Why every AI detector will eventually lie to you

The first slide in every AI-detection pitch is a benchmark. The vendor names the model they tested against, names their accuracy, and frames the rest of the conversation around making that number larger. Nobody on the buyer side asks the only useful question, which is whether the model in the benchmark is the same one the vendor's customers will be defending against next quarter.

It will not be. The detector is being sold against a target that has already moved.

What actually decays in a detector

A detector is a classifier trained on samples from a set of generators. The training set is a frozen distribution. Every new generation of a generator, every fine-tune, every alignment shift, every change in sampler temperature, perturbs that distribution. A detector trained on GPT-4 and Claude 3 outputs from 2024 is doing different work on the 2026 fleet, even when the underlying transformer architecture is approximately the same.

The decay is faster than the publication cycle. Detection vendors publish accuracy figures against the model they had the most labeled data for, usually four to six months before launch. By the time a procurement department signs a contract, the figure is already covering a different distribution than the one the contract has to defend against.

This is a structural fact of supervised learning on a moving target. Better engineering does not fix it; better engineering is what produces the next number that is also going to decay.

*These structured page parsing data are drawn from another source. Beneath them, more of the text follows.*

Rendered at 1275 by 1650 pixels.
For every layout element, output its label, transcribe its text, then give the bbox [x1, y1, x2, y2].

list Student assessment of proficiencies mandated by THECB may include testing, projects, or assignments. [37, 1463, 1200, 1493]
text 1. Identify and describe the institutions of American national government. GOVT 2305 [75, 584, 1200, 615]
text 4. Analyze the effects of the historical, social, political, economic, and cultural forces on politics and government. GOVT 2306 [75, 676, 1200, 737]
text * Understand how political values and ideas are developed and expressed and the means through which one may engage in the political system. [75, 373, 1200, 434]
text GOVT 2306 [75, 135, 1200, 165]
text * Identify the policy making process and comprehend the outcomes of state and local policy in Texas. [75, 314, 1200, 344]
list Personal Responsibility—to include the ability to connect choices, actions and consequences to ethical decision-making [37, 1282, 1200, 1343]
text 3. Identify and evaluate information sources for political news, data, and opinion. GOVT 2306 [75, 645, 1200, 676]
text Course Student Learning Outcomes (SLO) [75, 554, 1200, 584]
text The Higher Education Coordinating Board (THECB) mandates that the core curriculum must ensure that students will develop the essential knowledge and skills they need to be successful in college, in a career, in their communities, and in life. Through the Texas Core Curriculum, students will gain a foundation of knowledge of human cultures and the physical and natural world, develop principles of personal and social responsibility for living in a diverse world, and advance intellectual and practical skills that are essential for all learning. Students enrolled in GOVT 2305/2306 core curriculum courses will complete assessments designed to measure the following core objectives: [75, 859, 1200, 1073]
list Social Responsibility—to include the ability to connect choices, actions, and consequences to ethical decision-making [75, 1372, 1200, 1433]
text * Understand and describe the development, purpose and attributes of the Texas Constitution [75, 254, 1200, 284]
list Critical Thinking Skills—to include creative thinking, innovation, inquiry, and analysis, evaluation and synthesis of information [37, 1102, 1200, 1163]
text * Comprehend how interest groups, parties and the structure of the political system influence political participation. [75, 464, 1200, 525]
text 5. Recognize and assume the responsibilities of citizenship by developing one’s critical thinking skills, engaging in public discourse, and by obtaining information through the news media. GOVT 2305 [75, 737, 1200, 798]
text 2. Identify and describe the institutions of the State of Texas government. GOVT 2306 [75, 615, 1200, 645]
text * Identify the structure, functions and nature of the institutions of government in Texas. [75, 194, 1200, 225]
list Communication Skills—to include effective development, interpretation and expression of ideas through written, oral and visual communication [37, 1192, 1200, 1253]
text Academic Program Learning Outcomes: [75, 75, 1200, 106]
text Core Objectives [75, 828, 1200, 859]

Why the false-positive rate is the real story

A vendor saying 94.0% accuracy on a balanced test set is also saying 6.0% misclassifications. Symmetric tests rarely match the real-world base rate. In production, the prior probability that any given file is AI-generated varies wildly: a stock photography library sees one rate, an undergraduate term-paper submission queue another, a courtroom exhibit a third.

Apply a 6.0% false-positive rate to an inbox of one million human-authored files and the system has flagged sixty thousand humans as machines. The vendor metric described one thing. The operational reality is something else.

The detector industry's response is to publish precision and recall figures with confidence intervals. This is correct statistical practice and irrelevant to the policy question. The platform building a moderation strategy on detector output does not get to plead the confidence interval to the falsely flagged creator. The creator wants to know why their account got suspended.

How attestation changes the question

A detector tries to answer is this AI. An attestation registry answers did a specific human sign this. The first question is probabilistic and unstable. The second is binary and stable.

The Pulse Signature design takes the second path. A creator signs a file using their own biometric signal on their own device. The signing event produces a cryptographic seal that includes the file hash, the witness identifier, and a timestamp. The seal is committed to an append-only registry. The biometric signal itself never leaves the device.

A platform with a registry lookup can verify the seal in milliseconds. There is no probability. The lookup either resolves to a valid attestation or it does not. The output is not is this AI; it is did this creator commit to this file. Those are different products with different operational consequences.

The detector industry has spent six years trying to turn probabilistic content classification into a moderation primitive. The attestation institutions are building the primitive that should have been there from the start.

What happens when the legal pressure arrives

The EU AI Act's machine-readable provenance language is loading into operational force across 2026 for the largest deployments. The legal text does not ask platforms to detect AI; it asks them to disclose. Detection is one possible answer. Provenance manifests are another. Procurement departments at major publishers in Europe have started running both options through their counsel.

Detection is producing the slower legal-review cycle. The counsel question is what happens when the detector is wrong about an enterprise customer. The provenance answer is more tractable: a manifest is either present and verifiable or it is not.

A platform routing serious moderation decisions through detector output is one bad case away from a published opinion that reframes detector confidence as the basis for a wrongful-accusation finding. That opinion will land somewhere in the next two years. Every detector vendor's brochure becomes a defense exhibit on the day it does.

What an honest detector vendor would say

There is a version of the detector pitch that survives a fact check. It runs roughly: this tool is useful for low-stakes pre-sorting at scale. It is not a basis for individual adjudication. Its accuracy is calibrated against a generator distribution that will be out of date the day you ship. Combine it with attestation primitives, where present, before you give a finding any weight.

No vendor sells this version. The market does not pay for it. The market pays for the next benchmark improvement, the next category-leader claim, the next chart that shows a higher number than last quarter. The contracts that reward those charts are six-to-eighteen-month deals. The bag for the consequences gets handed to the platform's legal team after the vendor has booked the revenue.

What survives the next release cycle

In eighteen months a new state-of-the-art generator will ship. Every detector benchmark currently in market will recalibrate. A small number of detectors will recover most of their accuracy within a quarter, after retraining on labeled samples from the new model. None of them will recover the false-positive rate problem, because that is not a model problem; that is a base-rate problem.

The same eighteen months will not change a single attestation record. A Pulse Signature signed today resolves identically in 2027, 2032, and 2056. The seal does not depreciate against model updates. It depreciates only if the keys are lost, which is a different operational problem with known mitigations.

A platform building for the five-year horizon is choosing between two depreciation curves. One slopes downward with every model release. The other does not slope at all.